Goal of the exercise: For the string "level", count the lines in the records below that contain it. Answer with that number alone.

Records:
◇ ◇ ◇ ◇
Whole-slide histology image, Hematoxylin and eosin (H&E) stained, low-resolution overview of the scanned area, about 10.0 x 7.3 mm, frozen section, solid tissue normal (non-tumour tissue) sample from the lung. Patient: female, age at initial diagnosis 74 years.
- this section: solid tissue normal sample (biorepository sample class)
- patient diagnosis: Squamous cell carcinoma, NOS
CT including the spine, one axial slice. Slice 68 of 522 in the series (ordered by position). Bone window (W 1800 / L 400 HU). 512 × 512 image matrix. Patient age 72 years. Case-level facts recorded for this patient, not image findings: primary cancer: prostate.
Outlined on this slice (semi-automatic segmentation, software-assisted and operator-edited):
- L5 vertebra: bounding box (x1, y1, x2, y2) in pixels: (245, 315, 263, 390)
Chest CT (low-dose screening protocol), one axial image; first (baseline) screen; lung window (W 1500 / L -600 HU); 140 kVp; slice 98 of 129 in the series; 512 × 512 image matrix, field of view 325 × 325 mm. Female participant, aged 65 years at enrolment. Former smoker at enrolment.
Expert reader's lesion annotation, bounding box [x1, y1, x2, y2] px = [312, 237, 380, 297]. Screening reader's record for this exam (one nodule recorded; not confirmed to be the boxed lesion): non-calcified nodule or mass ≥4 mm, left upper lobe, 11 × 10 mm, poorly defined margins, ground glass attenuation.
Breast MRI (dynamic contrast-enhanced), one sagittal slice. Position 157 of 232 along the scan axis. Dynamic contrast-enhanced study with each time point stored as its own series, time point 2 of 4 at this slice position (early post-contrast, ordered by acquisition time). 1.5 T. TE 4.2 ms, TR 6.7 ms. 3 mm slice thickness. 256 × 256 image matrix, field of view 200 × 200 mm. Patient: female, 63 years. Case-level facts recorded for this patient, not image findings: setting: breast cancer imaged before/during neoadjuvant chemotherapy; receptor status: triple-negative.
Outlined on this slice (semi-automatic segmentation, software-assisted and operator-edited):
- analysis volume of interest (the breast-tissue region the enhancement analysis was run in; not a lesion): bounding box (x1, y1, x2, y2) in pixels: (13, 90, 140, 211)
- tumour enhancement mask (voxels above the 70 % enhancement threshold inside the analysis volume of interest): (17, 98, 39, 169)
◇ ◇ ◇ ◇
Exercise output: 2